Heat a medium-sized skillet over medium-high heat. Add the olive oil and sesame oil and allow them to heat for one minute.
1 tablespoon olive oil, 1 tablespoon sesame oil
Next, add the cabbage, carrot, green onion, and celery and cook for 8-10 minutes, or until the vegetables are soft and starting to brown around the edges. Make sure to stir them occasionally so they don’t burn.
2 cups shredded cabbage, 1 large carrot, 1 stalk celery, 1 green onions
Add the garlic, ginger, and soy sauce and stir to combine. Cook for another 2-3 minutes, or until all of the liquid has evaporated. Remove from the heat and set the filling aside to cool.

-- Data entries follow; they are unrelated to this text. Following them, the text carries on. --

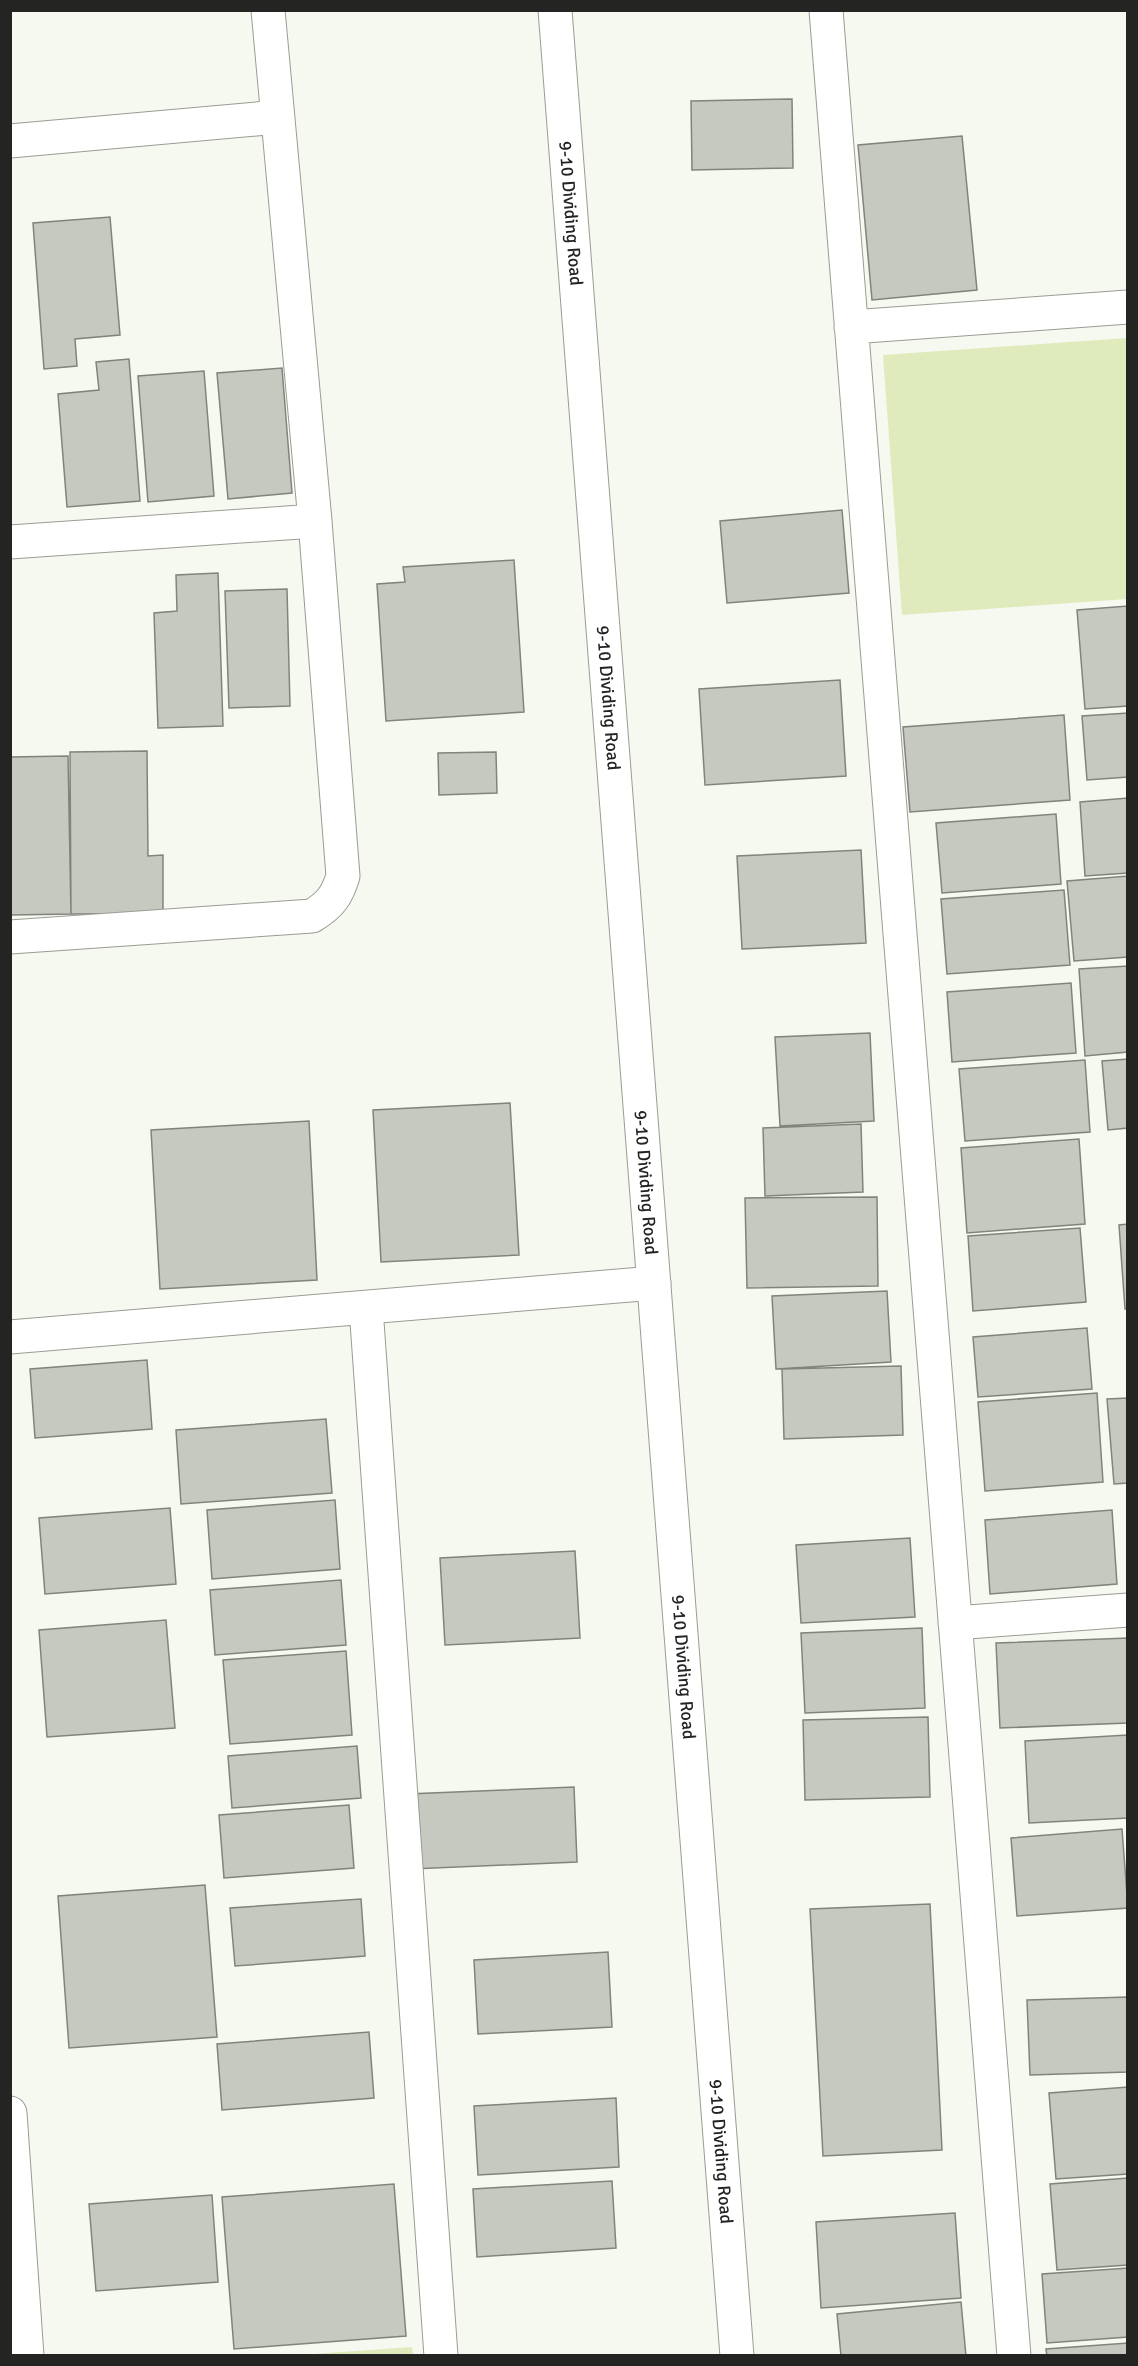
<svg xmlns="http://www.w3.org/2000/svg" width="1138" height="2366" font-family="Signika,sans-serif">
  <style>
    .green { fill: #dfebbd }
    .building { fill: #c6c9c0; stroke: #81847c; stroke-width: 1.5 }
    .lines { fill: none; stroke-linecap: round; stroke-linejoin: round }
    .minor-casing { stroke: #9a9c94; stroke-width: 35 }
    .tertiary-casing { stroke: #9a9c94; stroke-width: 35 }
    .minor { stroke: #fff; stroke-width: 33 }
    .tertiary { stroke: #fff; stroke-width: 33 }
    .labels { text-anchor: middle; stroke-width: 4.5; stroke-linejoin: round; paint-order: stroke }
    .street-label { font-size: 18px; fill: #242522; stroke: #f6f9f0 }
  </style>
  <rect width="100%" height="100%" fill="#f6f9f0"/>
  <path class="green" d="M1127 338V599L902 615 883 355Z
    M412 2347 413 2355H299Z"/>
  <path class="building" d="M792 99 793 168 692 170 691 101Z
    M962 136 977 290 872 300 858 145Z
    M110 217 120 335 75 339 77 366 44 369 33 223Z
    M129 359 140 501 67 507 58 394 99 390 96 362Z
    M282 368 292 493 228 499 217 373Z
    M204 371 214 496 148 502 138 376Z
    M842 510 849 593 727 603 720 521Z
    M514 560 524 712 386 721 377 584 405 582 403 567Z
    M218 573 223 726 158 728 154 613 177 611 176 575Z
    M287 589 290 706 229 708 225 591Z
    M1128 606V706L1085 709 1077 610Z
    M840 680 846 776 705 785 699 689Z
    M1128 713V777L1087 780 1082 716Z
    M1064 715 1070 800 910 812 903 727Z
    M147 751 148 856 163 855V914H71L70 752Z
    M496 752 497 793 439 795 438 753Z
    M68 756 71 914 10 915V757Z
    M1128 798V873L1085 876 1080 802Z
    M1056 814 1061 884 942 893 936 823Z
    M861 850 866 943 742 949 737 856Z
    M1128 876V957L1074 961 1067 881Z
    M1064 890 1070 965 947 974 941 899Z
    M1128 966V1052L1085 1056 1079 969Z
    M1071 983 1076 1053 952 1062 947 992Z
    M870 1033 874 1121 780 1126 775 1037Z
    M1128 1059V1128L1108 1130 1102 1061Z
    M1085 1060 1090 1132 965 1141 959 1069Z
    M510 1103 519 1255 381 1262 373 1110Z
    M309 1121 317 1280 160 1289 151 1130Z
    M861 1124 863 1192 765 1196 763 1128Z
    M1079 1139 1085 1224 967 1233 961 1148Z
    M877 1197 878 1286 747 1288 745 1198Z
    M1128 1224V1309H1125L1119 1225Z
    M1080 1228 1086 1302 973 1311 968 1236Z
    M887 1291 891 1362 776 1369 772 1296Z
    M1087 1328 1092 1389 978 1397 973 1337Z
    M147 1360 152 1429 35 1438 30 1369Z
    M901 1366 903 1435 784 1439 782 1369Z
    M1097 1393 1103 1482 985 1491 978 1402Z
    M1128 1398V1483L1114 1484 1107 1399Z
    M326 1419 332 1493 181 1504 176 1430Z
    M335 1500 340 1569 212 1579 207 1510Z
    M170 1508 176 1584 45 1594 39 1518Z
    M1112 1510 1117 1584 990 1594 985 1520Z
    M910 1538 915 1617 801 1623 796 1545Z
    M575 1551 580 1638 445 1645 440 1558Z
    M341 1580 346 1645 215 1655 210 1590Z
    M166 1620 175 1728 47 1737 39 1630Z
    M922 1628 925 1708 805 1713 801 1633Z
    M1128 1638V1723L1000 1728 996 1643Z
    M346 1651 352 1735 230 1744 223 1660Z
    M928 1717 930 1797 805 1800 803 1720Z
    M1128 1735V1818L1029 1823 1025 1741Z
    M357 1746 361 1798 232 1808 228 1756Z
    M574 1787 577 1862 411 1869 407 1794Z
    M349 1805 354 1868 224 1878 219 1815Z
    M1122 1829 1128 1908 1017 1916 1011 1838Z
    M205 1885 217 2037 69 2048 58 1896Z
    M361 1899 365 1956 235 1966 230 1908Z
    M930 1904 942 2150 823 2156 810 1909Z
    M608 1952 612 2027 478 2034 474 1960Z
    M1128 1997V2072L1030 2075 1027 2000Z
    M369 2032 374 2098 222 2110 217 2044Z
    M1128 2087V2174L1056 2179 1049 2093Z
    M616 2098 619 2167 478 2175 474 2106Z
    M1128 2178V2265L1057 2270 1050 2184Z
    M612 2181 616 2248 477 2257 473 2189Z
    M394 2184 406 2336 234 2349 222 2197Z
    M212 2195 218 2282 96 2291 89 2204Z
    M955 2213 961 2298 821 2308 816 2222Z
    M1128 2268V2337L1047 2343 1042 2274Z
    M961 2302 966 2356H841L837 2314Z
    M1128 2343V2356H1047L1046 2349Z"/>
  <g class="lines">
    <g class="minor-casing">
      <path id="minor" d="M826 10 1014 2356
        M10 141 278 117
        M851 327 1128 307
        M10 542 315 521
        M10 937 312 916C330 905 337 896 343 876L315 521 268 10
        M366 1308 441 2356
        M10 1337 654 1283
        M955 1623 1128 1610
        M10 2113 27 2356"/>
    </g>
    <g class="tertiary-casing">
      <g id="tertiary">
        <path id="s1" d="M555 10 737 2356"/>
      </g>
    </g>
    <use href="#minor" class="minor"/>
    <use href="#tertiary" class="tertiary"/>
  </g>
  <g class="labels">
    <g class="street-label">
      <text dy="6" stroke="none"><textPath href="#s1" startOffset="204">9-10 Dividing Road</textPath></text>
      <text dy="6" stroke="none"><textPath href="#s1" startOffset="690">9-10 Dividing Road</textPath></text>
      <text dy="6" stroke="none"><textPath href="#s1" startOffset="1176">9-10 Dividing Road</textPath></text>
      <text dy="6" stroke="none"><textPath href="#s1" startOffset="1662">9-10 Dividing Road</textPath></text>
      <text dy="6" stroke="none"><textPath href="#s1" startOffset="2148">9-10 Dividing Road</textPath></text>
    </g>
  </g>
  <rect width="1138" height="2366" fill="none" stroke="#242522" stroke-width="24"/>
</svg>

2 cloves garlic, 1 teaspoon grated ginger, 2 tablespoons soy sauce
Fill each egg roll wrapper with about ¼ cup of the filling. Brush the edges with water and roll it up like a burrito.
8 egg roll wrappers
Lightly grease the air fryer basket and add the egg rolls, making sure not to overcrowd the pan. Spray the tops of the egg rolls with olive oil spray.
Cook at 400F for 7 minutes. Flip the egg rolls and cook them for an additional 5-6 minutes, or until they are golden brown.
Serve warm or at room temperature and store any leftovers in the fridge for up to three days.